• Task requirements:
**A.** In the article on publicity, what does sales promotion consist of?
**B.** Extend the article on publicity, picking up after its final sentence.

"Harnessing the Power of Publicity"
by Pauline Bartel, M.A.

If your dream is to have people flock to your business or clamor for your product or service, you need to do more than just "build it."

You need to, first, raise the public's awareness of your enterprise and then create a favorable impression in the public's mind about your offering. When you do this, "they will come." But how do you start?

Your Tool Box

You have a variety of tools that accomplish these dual goals, including advertising, sales promotion, and public relations.

Advertising involves placing paid promotional messages about your product or service in newspapers or magazines, on radio and TV, and on Internet Web sites. This tool offers customers solid reasons for purchasing your particular offering.

Sales promotion consists of short-term incentives such as coupons, rebates, premiums, discounts, contests and sweepstakes. This tool encourages customers to make their purchases within a certain time period.

Public relations includes strategies such as announcing news, distributing written materials, and holding special events. This tool educates customers, inducing them to understand your company better and to feel goodwill toward your enterprise.

At the heart of public relations is an activity called publicity. Publicity includes any message about your company that is communicated through the mass media -- print, radio, television, the Internet -- at no cost to your organization.

Benefits of Publicity

Publicity is free. You can't buy a full-page newspaper article, a 15-minute radio interview, or a two-minute television appearance that showcases your company. For that reason, such no-cost exposure could be worth thousands of dollars to you.

Publicity has more credibility than advertising. When customers and prospects are exposed to an ad, they know that the advertiser paid for the newspaper or magazine space, the radio airtime, or the television broadcast time. Thus, customers and prospects know that the ad may not be accurate when it claims that the company produces the best widget in the Capital District.

When an item appears as news -- a newspaper review of your latest widget or a tour of your widget company on a television news broadcast -- customers and prospects perceive this as unbiased information. They know that the media provide critical appraisals of products through reviews and that the media are neutral in disseminating information about newsworthy items.

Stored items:

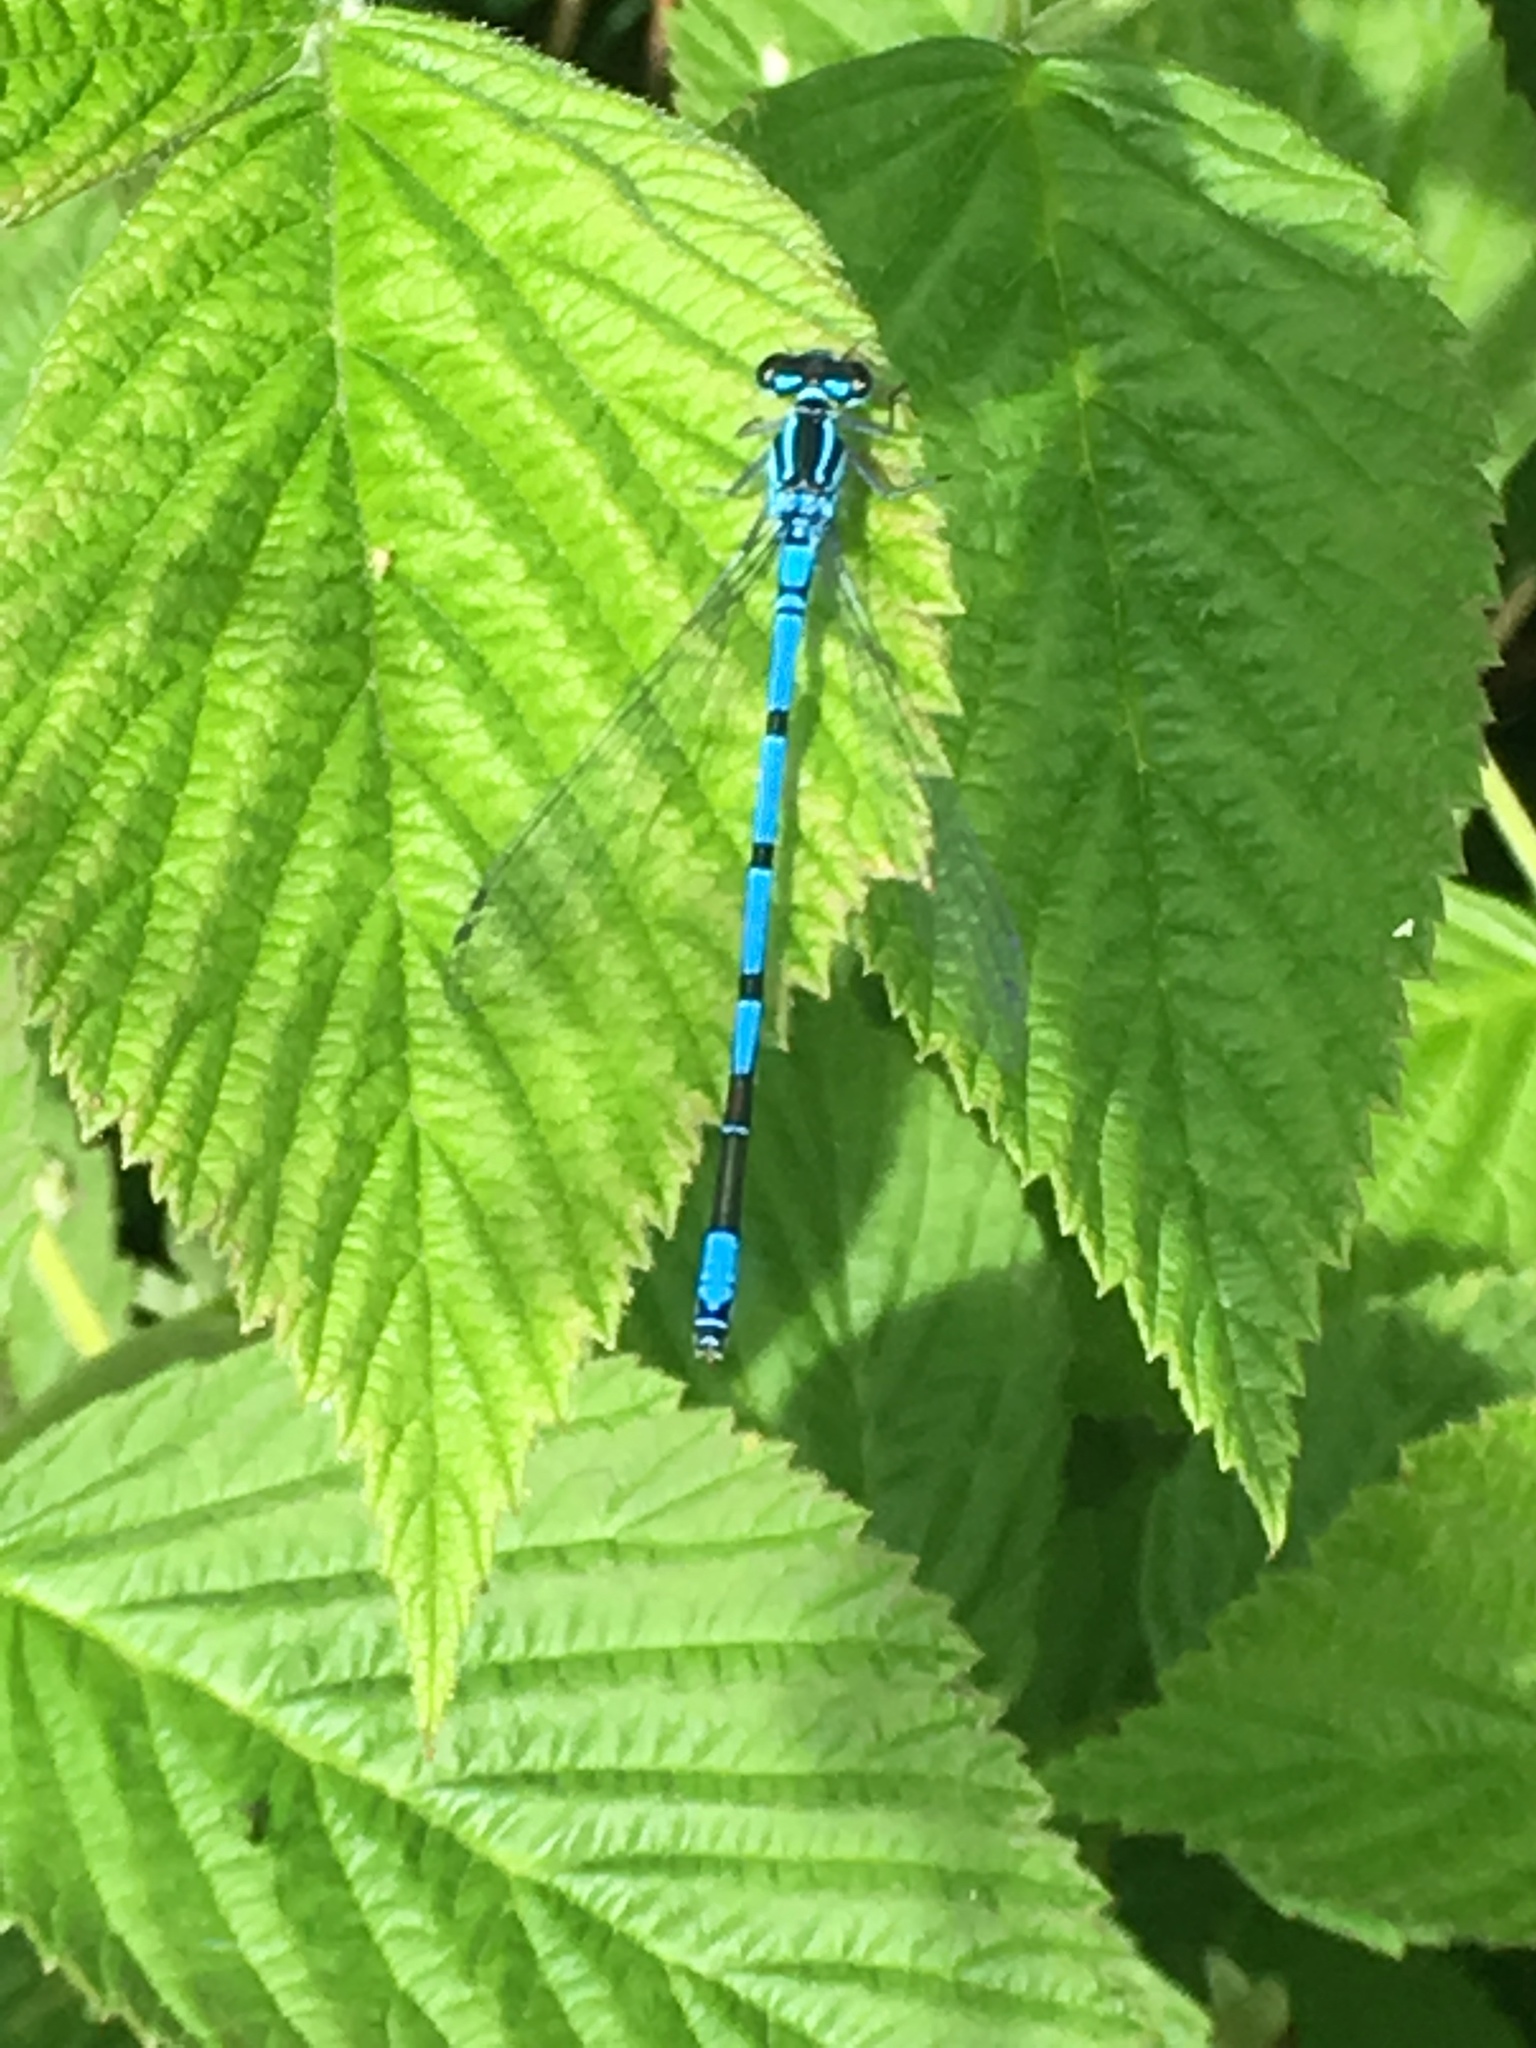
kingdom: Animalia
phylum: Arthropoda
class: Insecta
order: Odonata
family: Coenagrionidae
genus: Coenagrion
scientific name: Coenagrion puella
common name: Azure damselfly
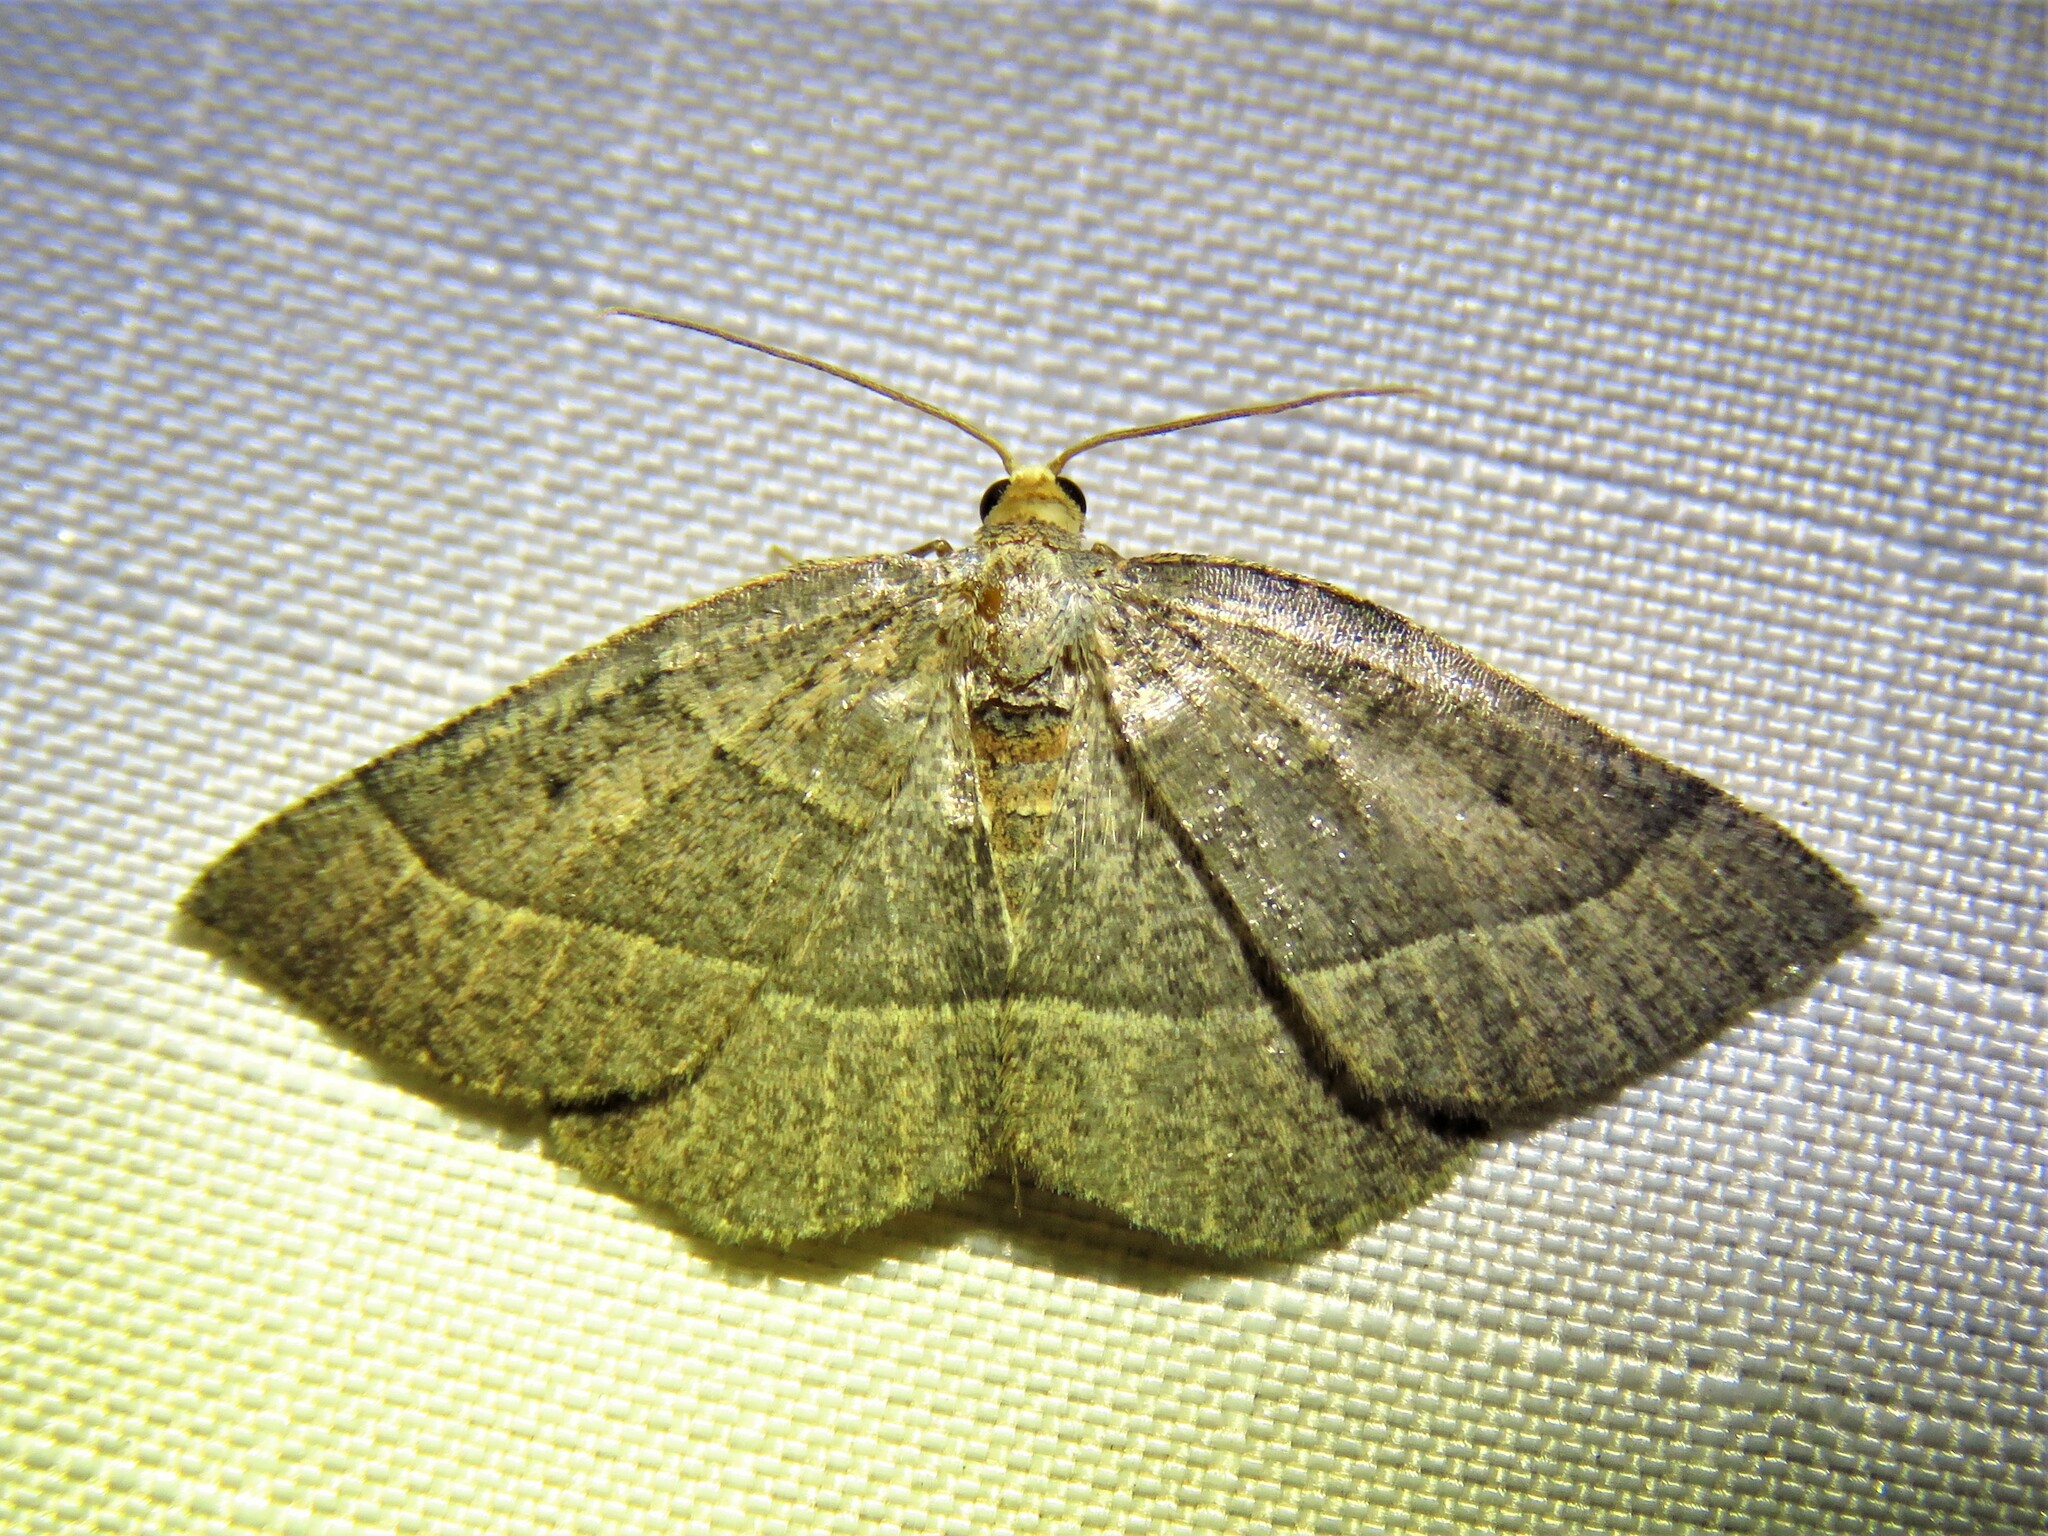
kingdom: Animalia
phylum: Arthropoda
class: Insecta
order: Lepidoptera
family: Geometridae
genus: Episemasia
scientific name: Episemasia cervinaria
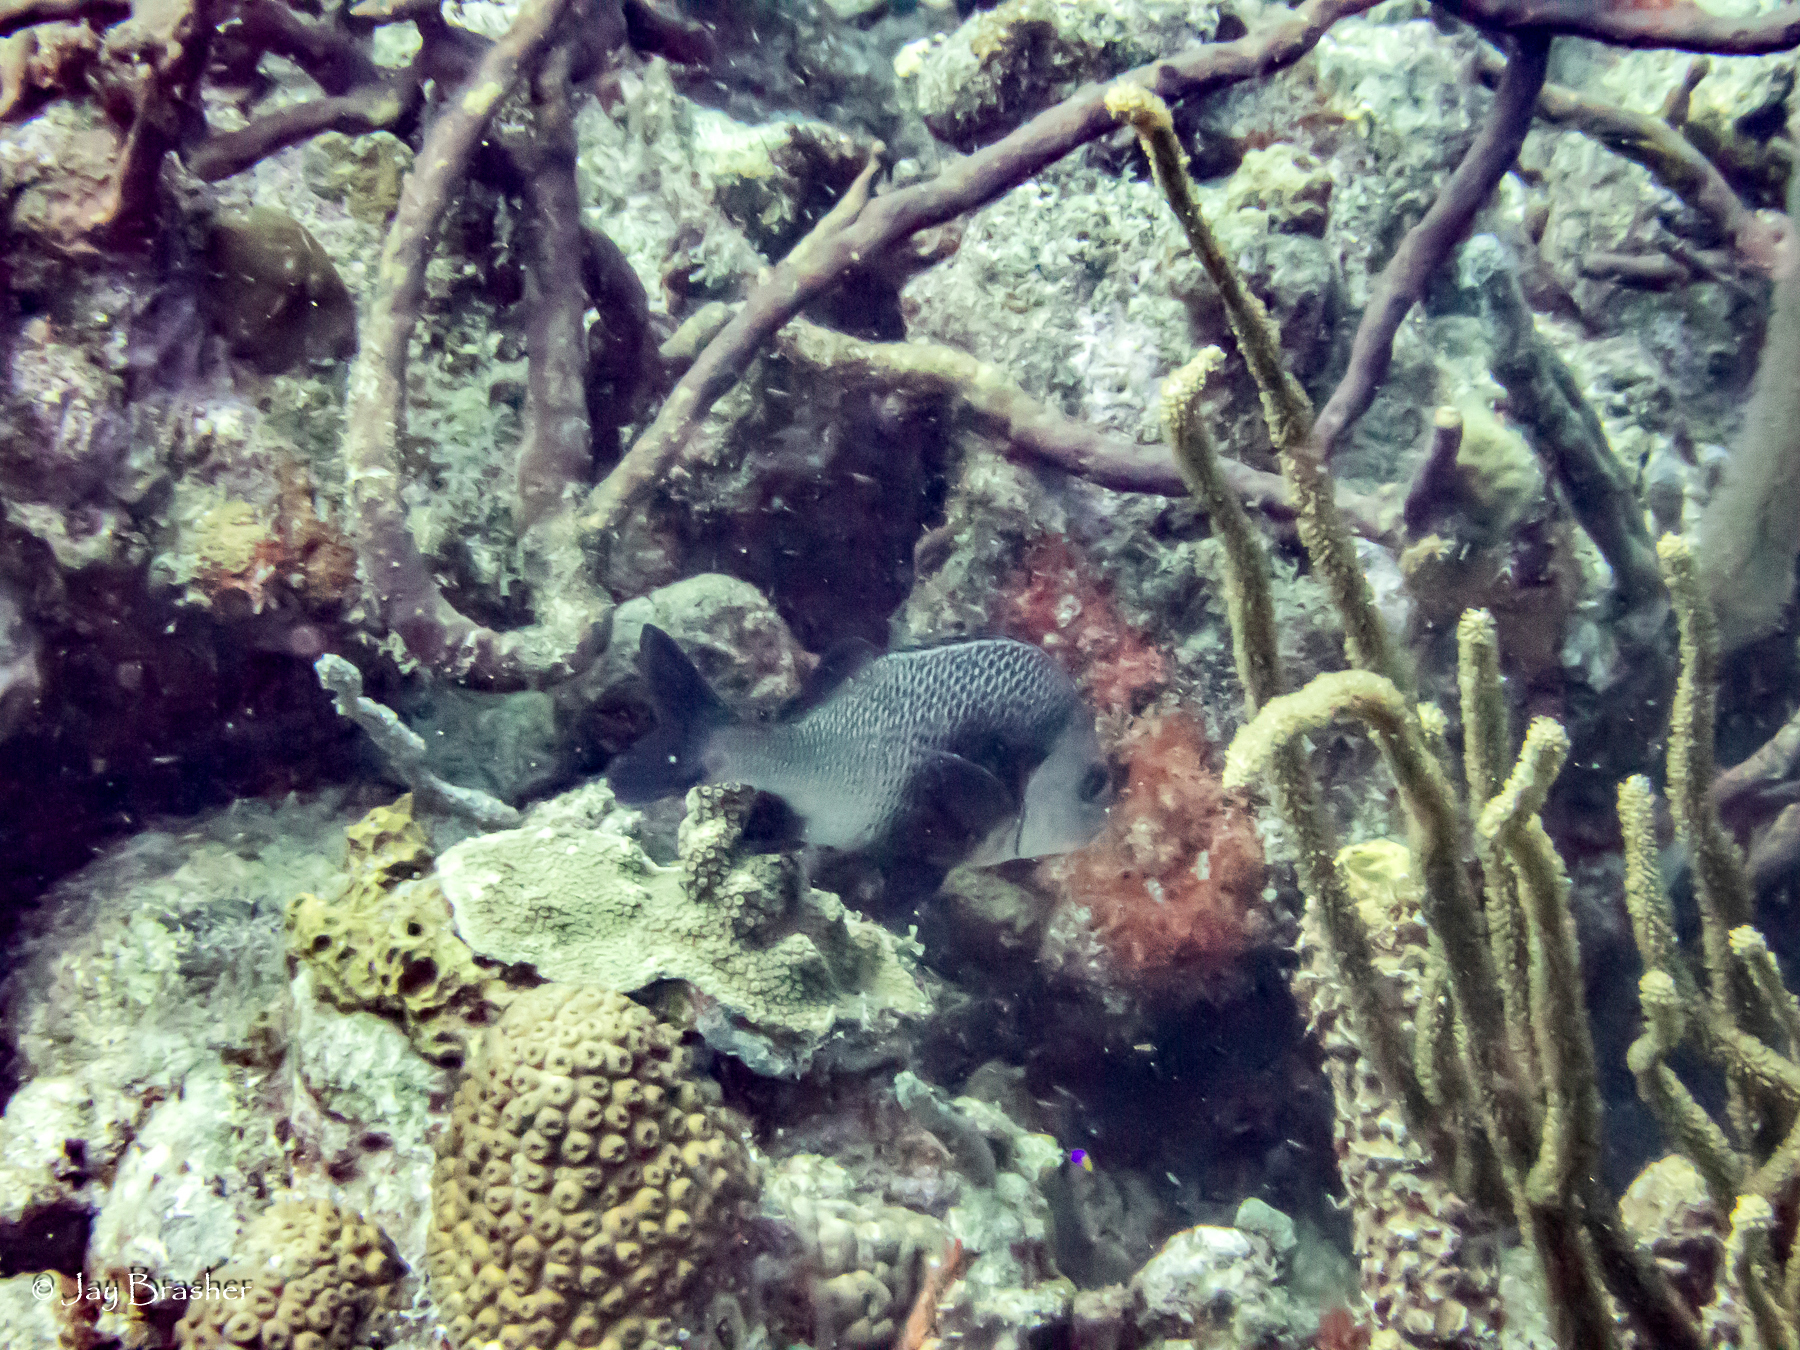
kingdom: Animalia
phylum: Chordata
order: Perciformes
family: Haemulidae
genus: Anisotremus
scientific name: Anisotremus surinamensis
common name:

• Answer section:
**A.** Sales promotion consists of short-term incentives such as coupons, rebates, premiums, discounts, contests and sweepstakes.

**B.**
Thus, publicity offers third-party credibility -- the implicit approval of the medium in which the information about a business, product, or service is presented.

Publicity builds your brand-name image. Besides bestowing third-party credibility, publicity educates your customers and prospects about your company in a non-sell manner. This approach cultivates perception of and creates favorable opinion about your enterprise in the public's mind, which contributes to the crafting of your company's brand-name image. With your company's brand-name image in the minds of your customers and prospects, they become more receptive to the advertising that you subsequently do. Thus, brand building begins by harnessing the power of publicity.

Harnessing the Power of Publicity

You can harness the power of publicity for your company by giving the media what they need. Print, broadcast, and Internet media crave news and information. For example:

  • A newspaper would feature a story about a real estate company's home relocation management system that takes the hassle out of moving.
  • A business periodical would announce that an attorney has been appointed chair of a Bar Association committee.
  • A radio station would broadcast a segment on tax-saving strategies suggested by a certified public accountant.
  • A television news program would cover a demonstration of massage therapy for race horses that is offered by an equine massage therapist.
  • An Internet Web site dedicated to business would include an article on succession planning for family or closely held corporations.

You give the media the news or information they crave by writing and sending a media release. A media release is a one- to two-page, double-spaced document that presents the details of your story.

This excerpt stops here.